Au cœur du village, dans une toute petite –trop petite- pièce, elles sont une douzaine, assises parterre, vêtues de tenues chamarrées et toutes voilées. Partout, des paniers où tous les déchets (pulpe, tourteau…) serviront à nourrir les animaux. Devant elles, une pierre, dans leurs mains un galet. C’est la partie la plus délicate du travail. Inlassablement, au risque de se blesser les doigts, elles frappent la coque pour la briser et libérer les amendons dont on tirera l’huile. Tous ceux qui se risquent à les imiter échouent lamentablement, ce qui amuse beaucoup les femmes.

C’est que leur geste est millénaire et la résistance de l’argane vingt fois supérieure à celle du fruit de notre noyer. En une journée, elles n’auront libéré qu’un kilo d’amendons qui doivent être absolument intacts pour éviter l’oxydation. Il faudra ensuite les torréfier et les broyer à l’aide d’une meule à bras pour obtenir l’huile alimentaire, les broyer seulement pour en extraire l’huile cosmétique et lui garder toutes ses qualités. L’huile se séparera de la pâte obtenue sous l’effet d’un pénible malaxage.

Les femmes travaillent ainsi de midi à six heures et demi. Pour cela, elles gagent environ 17 euros pour un litre d’huile qui nécessite une semaine de travail d’un bout à l’autre du processus. Un revenu moyen d’environ 100 euros (le SMIC est à 200) qui a donné aux femmes une certaine indépendance. A la fin de l’année, l’excédent est partagé entre elles. Une des plus jeunes coopératrice, Fatima, mère d’un enfant, apprécie cette indépendance nouvelle. "Nous sommes valorisées dans notre foyer, mon mari n’a plus tous les pouvoirs", assure-t-elle sans cesser de concasser les noix, même si, ajoute-t-elle, "ce n’est pas encore suffisant car le coût de la vie a augmenté".

Avant les coopératives, les femmes fabriquaient l’huile chez elles et les hommes la vendaient au souk en gardant l’argent. Ils n’ont pas tous apprécié le changement !
Mina Ait el Moudden est la directrice de la coopérative. Bac + 4 en biologie, une année de management et de gestion des entreprises, elle accompagne les femmes avec passion et lucidité : "Je veux que les plus-values reviennent aux femmes, c’est pourquoi je suis contre l’exportation du vrac".  Elle dit aussi que l’arganier "c’est le dernier rempart contre l’ensablement, contre le désert. C’est pourquoi nous voulons reboiser".

Les chercheurs sont en passe de maîtriser le bouturage de l’arganier. Et le reboisement serait le bienvenu après des années de sécheresse. Car la production a baissé, ce qui a des conséquences importantes pour le revenu des familles.

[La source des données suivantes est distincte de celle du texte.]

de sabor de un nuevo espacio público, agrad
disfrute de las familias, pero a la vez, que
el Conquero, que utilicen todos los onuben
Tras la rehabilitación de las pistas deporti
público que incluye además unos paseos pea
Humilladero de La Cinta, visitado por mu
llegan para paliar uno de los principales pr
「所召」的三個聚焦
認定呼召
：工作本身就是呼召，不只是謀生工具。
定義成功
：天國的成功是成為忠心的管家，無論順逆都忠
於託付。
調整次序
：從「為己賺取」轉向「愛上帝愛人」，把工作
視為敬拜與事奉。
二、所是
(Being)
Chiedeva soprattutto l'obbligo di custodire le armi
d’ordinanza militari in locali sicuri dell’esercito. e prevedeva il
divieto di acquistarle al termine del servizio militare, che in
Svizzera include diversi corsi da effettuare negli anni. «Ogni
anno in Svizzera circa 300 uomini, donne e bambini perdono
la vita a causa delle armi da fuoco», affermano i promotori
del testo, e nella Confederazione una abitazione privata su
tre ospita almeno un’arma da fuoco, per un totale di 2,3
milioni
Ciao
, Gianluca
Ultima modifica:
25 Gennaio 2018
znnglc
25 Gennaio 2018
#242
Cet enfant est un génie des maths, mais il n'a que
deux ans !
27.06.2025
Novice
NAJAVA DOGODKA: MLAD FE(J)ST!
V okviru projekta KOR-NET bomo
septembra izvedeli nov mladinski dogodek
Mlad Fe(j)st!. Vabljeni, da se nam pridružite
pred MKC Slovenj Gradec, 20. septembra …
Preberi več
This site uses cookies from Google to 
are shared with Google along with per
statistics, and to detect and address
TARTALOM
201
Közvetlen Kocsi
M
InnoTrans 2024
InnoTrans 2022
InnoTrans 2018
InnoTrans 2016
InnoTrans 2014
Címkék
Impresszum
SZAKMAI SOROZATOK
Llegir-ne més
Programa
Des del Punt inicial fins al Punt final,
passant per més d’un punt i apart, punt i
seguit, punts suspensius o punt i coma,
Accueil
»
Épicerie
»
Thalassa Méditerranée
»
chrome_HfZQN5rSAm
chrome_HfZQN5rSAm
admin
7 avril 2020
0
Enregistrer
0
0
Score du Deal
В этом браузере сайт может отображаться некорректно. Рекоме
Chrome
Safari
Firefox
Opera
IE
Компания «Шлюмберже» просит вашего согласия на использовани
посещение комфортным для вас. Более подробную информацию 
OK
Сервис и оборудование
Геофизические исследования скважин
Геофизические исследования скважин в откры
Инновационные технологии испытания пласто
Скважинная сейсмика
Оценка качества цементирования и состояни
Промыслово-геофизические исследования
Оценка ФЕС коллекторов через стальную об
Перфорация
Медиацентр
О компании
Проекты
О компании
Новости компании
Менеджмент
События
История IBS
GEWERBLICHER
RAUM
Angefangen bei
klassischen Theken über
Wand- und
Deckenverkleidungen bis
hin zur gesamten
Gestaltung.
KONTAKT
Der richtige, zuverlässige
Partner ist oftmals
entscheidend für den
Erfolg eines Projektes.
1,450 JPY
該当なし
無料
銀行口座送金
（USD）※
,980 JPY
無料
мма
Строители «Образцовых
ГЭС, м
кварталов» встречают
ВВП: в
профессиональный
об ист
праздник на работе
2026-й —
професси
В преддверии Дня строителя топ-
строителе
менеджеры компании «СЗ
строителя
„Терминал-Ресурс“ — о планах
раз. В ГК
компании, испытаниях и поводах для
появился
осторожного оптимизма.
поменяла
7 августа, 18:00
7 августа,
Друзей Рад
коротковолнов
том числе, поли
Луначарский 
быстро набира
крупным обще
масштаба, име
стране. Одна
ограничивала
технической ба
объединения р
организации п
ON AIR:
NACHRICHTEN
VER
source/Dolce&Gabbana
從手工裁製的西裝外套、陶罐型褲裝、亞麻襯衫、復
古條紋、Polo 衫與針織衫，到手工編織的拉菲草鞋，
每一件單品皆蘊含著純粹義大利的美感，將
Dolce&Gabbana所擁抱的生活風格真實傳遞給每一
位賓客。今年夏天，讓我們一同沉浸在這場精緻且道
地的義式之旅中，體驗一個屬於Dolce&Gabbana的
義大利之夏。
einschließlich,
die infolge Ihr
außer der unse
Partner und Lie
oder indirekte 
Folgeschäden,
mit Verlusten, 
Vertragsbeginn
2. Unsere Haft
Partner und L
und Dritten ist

En visitant cette coopérative, André Vesinhet, le président du Conseil général de l’Hérautl, a invité les coopératrices à venir sur le stand du département durant la foire internationale de Montpellier, dont l’invité d’honneur est justement le Maroc. Peut-être de nouveaux débouchés pour la coopérative à l’heure où les industriels achètent le produit brut pour le traiter en France et font ainsi un bénéfice maximal d’une huile réputée comme étant la plus chère du monde.

Des prédateurs qui privent les femmes berbères d’un revenu et de la possibilité que leur offre la coopérative d’apprendre àlire et à écrire. L’obtention d’une IGN (indication géographique protégée) et la certification d’origine est pour le moment propriété des laboratoires Pierre Fabre. Le maintien d’une production artisanale aussi, face au risque d’industrialisation qui menace.